EXERCISE PROMPT:
When you respond, restate each record exactly as it is given.

(RECORD EXTRACTS)

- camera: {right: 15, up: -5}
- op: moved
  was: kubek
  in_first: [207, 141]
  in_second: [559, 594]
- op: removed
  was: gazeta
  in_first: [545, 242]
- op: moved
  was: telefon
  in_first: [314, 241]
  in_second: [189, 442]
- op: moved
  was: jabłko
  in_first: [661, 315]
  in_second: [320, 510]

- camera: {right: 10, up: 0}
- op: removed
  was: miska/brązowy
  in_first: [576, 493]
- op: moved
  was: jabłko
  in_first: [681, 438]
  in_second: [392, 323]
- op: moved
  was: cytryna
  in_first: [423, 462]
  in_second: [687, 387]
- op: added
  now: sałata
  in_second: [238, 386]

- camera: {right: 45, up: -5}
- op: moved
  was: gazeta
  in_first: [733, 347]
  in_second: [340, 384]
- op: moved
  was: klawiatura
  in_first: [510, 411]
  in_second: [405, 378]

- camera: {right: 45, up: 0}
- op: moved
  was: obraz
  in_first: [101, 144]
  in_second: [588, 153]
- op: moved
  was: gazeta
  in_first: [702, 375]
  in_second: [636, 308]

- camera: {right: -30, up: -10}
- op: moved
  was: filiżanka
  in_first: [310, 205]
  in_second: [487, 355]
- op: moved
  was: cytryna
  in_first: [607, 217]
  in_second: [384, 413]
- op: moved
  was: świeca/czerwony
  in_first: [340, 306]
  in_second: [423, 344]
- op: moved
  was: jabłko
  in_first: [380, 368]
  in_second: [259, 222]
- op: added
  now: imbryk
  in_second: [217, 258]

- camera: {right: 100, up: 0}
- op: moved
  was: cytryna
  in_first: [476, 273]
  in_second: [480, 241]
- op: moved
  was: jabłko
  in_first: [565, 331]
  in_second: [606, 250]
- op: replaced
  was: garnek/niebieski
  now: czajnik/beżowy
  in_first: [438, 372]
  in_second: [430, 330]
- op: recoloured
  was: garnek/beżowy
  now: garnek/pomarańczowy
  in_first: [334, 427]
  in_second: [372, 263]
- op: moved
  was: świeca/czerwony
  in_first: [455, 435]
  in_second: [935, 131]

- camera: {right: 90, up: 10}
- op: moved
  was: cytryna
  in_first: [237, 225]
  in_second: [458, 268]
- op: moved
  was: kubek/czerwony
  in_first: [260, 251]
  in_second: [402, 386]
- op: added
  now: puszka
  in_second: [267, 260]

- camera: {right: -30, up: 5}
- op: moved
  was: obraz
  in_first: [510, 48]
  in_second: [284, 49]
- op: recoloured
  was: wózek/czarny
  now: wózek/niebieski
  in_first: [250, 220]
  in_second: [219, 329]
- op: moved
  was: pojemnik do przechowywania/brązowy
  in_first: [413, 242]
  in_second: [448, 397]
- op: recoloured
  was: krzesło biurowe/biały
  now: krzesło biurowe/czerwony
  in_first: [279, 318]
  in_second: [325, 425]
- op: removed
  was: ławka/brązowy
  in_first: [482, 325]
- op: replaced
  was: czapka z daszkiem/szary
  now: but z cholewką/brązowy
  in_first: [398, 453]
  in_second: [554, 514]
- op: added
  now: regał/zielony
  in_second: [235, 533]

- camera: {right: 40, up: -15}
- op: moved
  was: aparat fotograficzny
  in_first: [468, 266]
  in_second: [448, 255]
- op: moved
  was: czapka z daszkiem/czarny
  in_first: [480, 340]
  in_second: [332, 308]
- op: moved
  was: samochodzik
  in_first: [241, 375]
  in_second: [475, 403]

(End RECORD EXTRACTS)

REPLY TO THE TASK:
- camera: {right: 15, up: -5}
- op: moved
  was: kubek
  in_first: [207, 141]
  in_second: [559, 594]
- op: removed
  was: gazeta
  in_first: [545, 242]
- op: moved
  was: telefon
  in_first: [314, 241]
  in_second: [189, 442]
- op: moved
  was: jabłko
  in_first: [661, 315]
  in_second: [320, 510]

- camera: {right: 10, up: 0}
- op: removed
  was: miska/brązowy
  in_first: [576, 493]
- op: moved
  was: jabłko
  in_first: [681, 438]
  in_second: [392, 323]
- op: moved
  was: cytryna
  in_first: [423, 462]
  in_second: [687, 387]
- op: added
  now: sałata
  in_second: [238, 386]

- camera: {right: 45, up: -5}
- op: moved
  was: gazeta
  in_first: [733, 347]
  in_second: [340, 384]
- op: moved
  was: klawiatura
  in_first: [510, 411]
  in_second: [405, 378]

- camera: {right: 45, up: 0}
- op: moved
  was: obraz
  in_first: [101, 144]
  in_second: [588, 153]
- op: moved
  was: gazeta
  in_first: [702, 375]
  in_second: [636, 308]

- camera: {right: -30, up: -10}
- op: moved
  was: filiżanka
  in_first: [310, 205]
  in_second: [487, 355]
- op: moved
  was: cytryna
  in_first: [607, 217]
  in_second: [384, 413]
- op: moved
  was: świeca/czerwony
  in_first: [340, 306]
  in_second: [423, 344]
- op: moved
  was: jabłko
  in_first: [380, 368]
  in_second: [259, 222]
- op: added
  now: imbryk
  in_second: [217, 258]

- camera: {right: 100, up: 0}
- op: moved
  was: cytryna
  in_first: [476, 273]
  in_second: [480, 241]
- op: moved
  was: jabłko
  in_first: [565, 331]
  in_second: [606, 250]
- op: replaced
  was: garnek/niebieski
  now: czajnik/beżowy
  in_first: [438, 372]
  in_second: [430, 330]
- op: recoloured
  was: garnek/beżowy
  now: garnek/pomarańczowy
  in_first: [334, 427]
  in_second: [372, 263]
- op: moved
  was: świeca/czerwony
  in_first: [455, 435]
  in_second: [935, 131]

- camera: {right: 90, up: 10}
- op: moved
  was: cytryna
  in_first: [237, 225]
  in_second: [458, 268]
- op: moved
  was: kubek/czerwony
  in_first: [260, 251]
  in_second: [402, 386]
- op: added
  now: puszka
  in_second: [267, 260]

- camera: {right: -30, up: 5}
- op: moved
  was: obraz
  in_first: [510, 48]
  in_second: [284, 49]
- op: recoloured
  was: wózek/czarny
  now: wózek/niebieski
  in_first: [250, 220]
  in_second: [219, 329]
- op: moved
  was: pojemnik do przechowywania/brązowy
  in_first: [413, 242]
  in_second: [448, 397]
- op: recoloured
  was: krzesło biurowe/biały
  now: krzesło biurowe/czerwony
  in_first: [279, 318]
  in_second: [325, 425]
- op: removed
  was: ławka/brązowy
  in_first: [482, 325]
- op: replaced
  was: czapka z daszkiem/szary
  now: but z cholewką/brązowy
  in_first: [398, 453]
  in_second: [554, 514]
- op: added
  now: regał/zielony
  in_second: [235, 533]

- camera: {right: 40, up: -15}
- op: moved
  was: aparat fotograficzny
  in_first: [468, 266]
  in_second: [448, 255]
- op: moved
  was: czapka z daszkiem/czarny
  in_first: [480, 340]
  in_second: [332, 308]
- op: moved
  was: samochodzik
  in_first: [241, 375]
  in_second: [475, 403]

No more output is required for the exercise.